Depois de se formar em Amsterdã, ela ficou na Holanda e agora tem um estúdio em Haia. Mas o sucesso não veio rapidamente.
"Fiz coisas como dar um quadro para alguém para pagar minha conta de energia elétrica, e pintar a casa de alguém para conseguir três meses de crédito no supermercado."
"Quando você está em um período de crescimento como artista, você precisa se defender muito, pois precisa do tempo para encontrar sua linguagem e se transformar em um mestre. Se você troca este tempo por dinheiro, você não consegue este tempo de volta para se desenvolver."
Depois deste período, Cabellut conseguiu estabelecer um relacionamento lucrativo com uma galeria famosa. Em seguida, ela ficou dois anos sem vender nada, pois decidiu recomeçar sua carreira.
"Eu tinha pintado uma série chocante sobre prostituição infantil e meu galerista me disse 'Não, Lita, você não pode fazer isso. As pessoas não querem isso. Pinte mais anjos, aqueles anjos vendem tão bem'. Eu disse não e perdi minha galeria."
"Um artista precisa seguir a própria trajetória. Então hoje pode ser (que pinte) anjos, amanhã, demônios e fantasmas. Se você não seguir seu próprio desenvolvimento artístico, vai se transformar apenas em desenvolvimento econômico e isto é muito perigoso", afirmou.
Retratos
Hoje Cabellut é mais conhecida por seus retratos, inclusive o de personalidades como Coco Chanel e Charlie Chaplin, mas também de pessoas desconhecidas e até de algumas que até podem ser consideradas feias.
"Não vejo pessoas feias. Retrato pessoas diferentes. Retrato pessoas nas quais você precisa encontrar a verdadeira beleza atrás da pele. Tenho uma fraqueza pelos párias e uma parte de mim sempre estará com eles. O que me motiva é o retrato do ser humano, de você, de mim, de nós."
A artista submete suas telas um longo processo de tratamento químico para dar a elas uma textura mais áspera e usa técnicas que variam desde a "pintura de estúdio do século 17 até a arte de rua" dos dias de hoje.
Alguns dos quadros tem mais de dois metros de altura - e por alguns anos ela teve que ficar pendurada em cordas para conseguir trabalhar na parte superior destes quadros.
Ela não conseguia mais se esticar depois de se envolver em um acidente em Paris: Cabellut foi derrubada e ferida por um policial que perseguia um ladrão.
Reconhecimento na Espanha
Apesar de já ter realizado exposições individuais em Londres, Dubai e Seul, Cabellut ainda precisa conquistar o reconhecimento na Espanha.

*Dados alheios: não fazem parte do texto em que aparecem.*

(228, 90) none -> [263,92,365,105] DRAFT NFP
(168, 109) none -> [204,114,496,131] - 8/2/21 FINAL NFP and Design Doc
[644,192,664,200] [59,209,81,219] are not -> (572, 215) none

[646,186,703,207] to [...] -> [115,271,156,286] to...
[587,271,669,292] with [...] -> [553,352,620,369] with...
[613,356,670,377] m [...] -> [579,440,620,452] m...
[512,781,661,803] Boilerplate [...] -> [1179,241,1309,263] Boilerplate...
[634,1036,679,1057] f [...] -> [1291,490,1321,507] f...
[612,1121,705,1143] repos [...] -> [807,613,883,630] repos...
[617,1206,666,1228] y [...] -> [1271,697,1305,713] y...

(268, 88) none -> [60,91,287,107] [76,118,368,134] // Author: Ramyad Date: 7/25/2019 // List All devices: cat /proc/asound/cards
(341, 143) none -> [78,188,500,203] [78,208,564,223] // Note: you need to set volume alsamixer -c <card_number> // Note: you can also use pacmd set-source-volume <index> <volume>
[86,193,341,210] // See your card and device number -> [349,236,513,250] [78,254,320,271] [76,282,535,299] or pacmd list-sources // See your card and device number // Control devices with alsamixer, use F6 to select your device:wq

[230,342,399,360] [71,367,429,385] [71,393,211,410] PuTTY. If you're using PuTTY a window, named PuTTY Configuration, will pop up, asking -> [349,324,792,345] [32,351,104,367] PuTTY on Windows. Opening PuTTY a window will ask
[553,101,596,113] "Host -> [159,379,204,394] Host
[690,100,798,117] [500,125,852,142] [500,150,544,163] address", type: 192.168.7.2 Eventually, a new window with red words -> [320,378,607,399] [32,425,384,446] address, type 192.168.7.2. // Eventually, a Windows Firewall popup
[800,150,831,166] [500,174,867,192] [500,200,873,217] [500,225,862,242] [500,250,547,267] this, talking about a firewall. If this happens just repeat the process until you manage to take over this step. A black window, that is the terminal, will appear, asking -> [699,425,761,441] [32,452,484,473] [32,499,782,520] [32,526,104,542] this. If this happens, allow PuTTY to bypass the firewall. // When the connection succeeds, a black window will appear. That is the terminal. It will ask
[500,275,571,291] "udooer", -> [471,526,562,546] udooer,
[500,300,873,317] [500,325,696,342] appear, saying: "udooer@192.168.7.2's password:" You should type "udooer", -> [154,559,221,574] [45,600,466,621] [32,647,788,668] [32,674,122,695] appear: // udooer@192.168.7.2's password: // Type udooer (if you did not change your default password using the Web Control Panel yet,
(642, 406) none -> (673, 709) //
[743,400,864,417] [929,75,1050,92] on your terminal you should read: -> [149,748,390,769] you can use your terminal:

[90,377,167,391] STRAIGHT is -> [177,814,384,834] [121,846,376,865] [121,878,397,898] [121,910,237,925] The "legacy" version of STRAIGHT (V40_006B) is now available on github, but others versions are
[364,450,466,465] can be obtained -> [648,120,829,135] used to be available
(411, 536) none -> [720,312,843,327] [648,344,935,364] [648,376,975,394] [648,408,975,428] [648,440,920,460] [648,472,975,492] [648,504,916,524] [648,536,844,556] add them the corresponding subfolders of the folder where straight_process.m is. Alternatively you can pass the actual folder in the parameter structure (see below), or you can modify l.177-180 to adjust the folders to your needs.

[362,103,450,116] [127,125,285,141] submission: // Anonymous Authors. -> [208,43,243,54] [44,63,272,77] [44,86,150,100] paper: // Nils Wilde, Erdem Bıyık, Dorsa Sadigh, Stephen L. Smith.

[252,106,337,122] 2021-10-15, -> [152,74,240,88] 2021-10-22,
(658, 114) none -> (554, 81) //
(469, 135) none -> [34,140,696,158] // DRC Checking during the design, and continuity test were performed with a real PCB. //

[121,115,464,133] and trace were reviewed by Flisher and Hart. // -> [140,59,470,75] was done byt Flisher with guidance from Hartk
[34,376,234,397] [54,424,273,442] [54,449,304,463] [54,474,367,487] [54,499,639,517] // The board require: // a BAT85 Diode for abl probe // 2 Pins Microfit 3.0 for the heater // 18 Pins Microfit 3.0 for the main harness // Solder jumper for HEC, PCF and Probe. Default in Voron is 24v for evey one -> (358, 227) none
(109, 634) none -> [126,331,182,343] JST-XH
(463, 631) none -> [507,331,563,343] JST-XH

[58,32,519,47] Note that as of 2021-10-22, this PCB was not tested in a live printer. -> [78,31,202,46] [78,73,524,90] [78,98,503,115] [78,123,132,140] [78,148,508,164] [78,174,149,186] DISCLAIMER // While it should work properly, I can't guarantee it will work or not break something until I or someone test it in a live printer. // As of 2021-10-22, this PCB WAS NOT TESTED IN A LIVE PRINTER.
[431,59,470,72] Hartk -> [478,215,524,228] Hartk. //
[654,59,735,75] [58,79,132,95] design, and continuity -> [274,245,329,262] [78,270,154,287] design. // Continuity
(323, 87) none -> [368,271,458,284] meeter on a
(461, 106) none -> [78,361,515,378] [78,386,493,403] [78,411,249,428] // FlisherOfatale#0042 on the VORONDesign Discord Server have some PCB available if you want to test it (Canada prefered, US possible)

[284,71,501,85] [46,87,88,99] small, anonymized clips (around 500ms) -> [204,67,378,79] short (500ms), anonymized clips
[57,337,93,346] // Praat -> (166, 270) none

E isso pode acontecer em 2017, com duas exibições marcadas no país, uma em Barcelona e outra em no Museu de Arte Contemporânea, em La Coruña.
"Claro que minhas raízes são espanholas e eu sempre serei espanhola. É bonito que as pessoas de seu lar contam com você e te beijam."
Quanto à mãe biológica, Cabellut afirma que a perdoou pelo abandono. Ela lembra que a visitou uma vez, quando ainda era estudante de arte, mas não conseguiu descobrir como ela se sentia.
Quando a artista fala sobre o trabalho, ela se lembra da infância nas ruas de Barcelona.
"Ainda sinto como se estivesse vendendo estrelas. As pessoas não estão apenas comprando uma tinta, tela e resina - é a mágica e a emoção que é o espírito da arte."